5 Ways New Moms Can Get Sleep
By Maureen Healy for Baby + You
Everyone warns you, but there’s no way to know what sleep deprivation truly feels like until you have your newborn at home. What they say is true: The first six weeks (and beyond, for some parents) are brutal. But according to Northampton, Mass., sleep and parenting consultant Beth Grams Haxby, Ed.M., there are strategies that can help — if you’re willing to implement them.

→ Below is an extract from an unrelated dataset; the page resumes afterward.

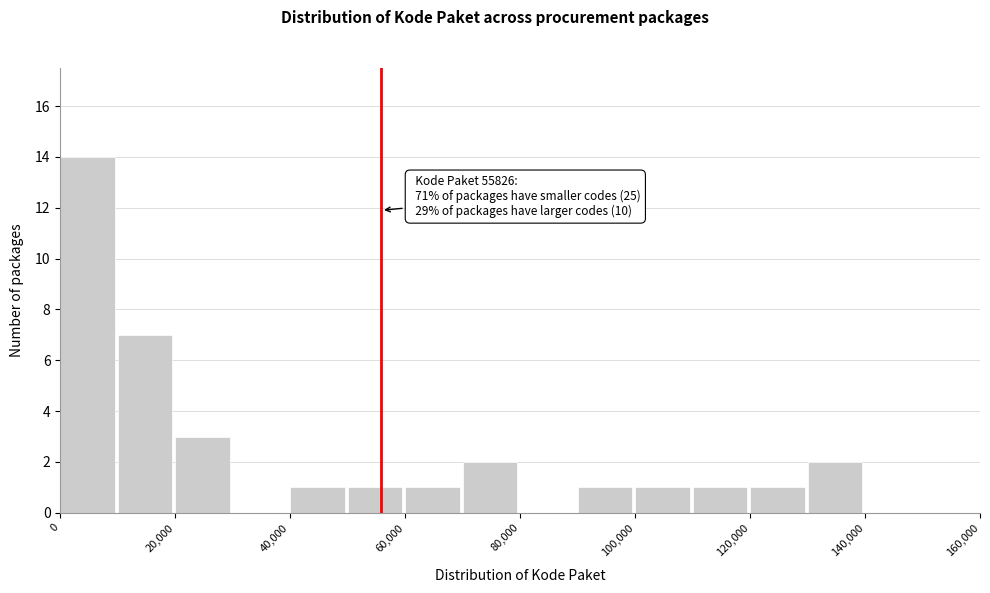

Over which range of the x-axis is the bar tallest?

0 to 10000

Here are five of the most surprising sleep tactics to help you reclaim your rest:
New Mom Sleep Tip No. 5
It can wait. Allow yourself to let some of your chores and responsibilities slip for those first few weeks. By making your own sleep a priority, you’ll be doing a great (and very necessary!) favor for yourself. It’s OK to slack a bit on the housekeeping, to lag in returning phone calls and to heat up frozen lasagna for dinner. No one will mind. Really.
New Mom Sleep Tip No. 4
Share baby care with your partner. It’s essential to learn when to let Dad step in. “Sometimes that’s hard for a new mother because of the connection with baby — the bond is so strong,” says Grams Haxby. It’s a fine dance, she says, but if parents make a plan to alternate duties, there’s a better chance of getting some real rest.
New Mom Sleep Tip No. 3
Try to find some rhythm. The more your sleep is disrupted, the more difficult it is for you to fall back asleep. “Sleep seems so incredibly natural, but it’s not quite that simple. When your body is deprived of sleep, your brain releases adrenaline to help you stay awake,” explains Grams Haxby. So if you’re the only one tending to baby all day, all night, when you finally do get a moment to rest your head on a pillow, that adrenaline will thwart your efforts. That’s why it’s so important to ask for help from your loved ones, so you can get some solid shut-eye for as long of a stretch as possible. “The more sleep you get, the easier it is to sleep.”
New Mom Sleep Tip No. 2
Don’t let electronics keep you up. Our brains secrete melatonin at night to help us fall asleep, says Grams Haxby, and “LED light (from a computer screen or television) can cause a shift in circadian rhythms by suppressing melatonin release.” And if your brain can’t do its job, you can’t sleep. So create a calming bedtime routine that includes turning off all electronics at least one hour before bedtime.
New Mom Sleep Tip No. 1
Remember, this too shall pass. Keep your perspective. It’s not easy when you’re up for the 10th time at 3 a.m., but try to recognize that as hard as this period is, in hindsight, it will feel like the blink of an eye. In the meantime, get as much help as possible, sleep when the baby sleeps and don’t feel guilty about making your own rest a priority.
Maureen Healy is a freelance writer in Portland, Ore., who frequently contributes to Fit Pregnancy, New Parent, Baby & Toddler and Baby + You. She and her partner James McDonough are currently trying to get pregnant with their first child.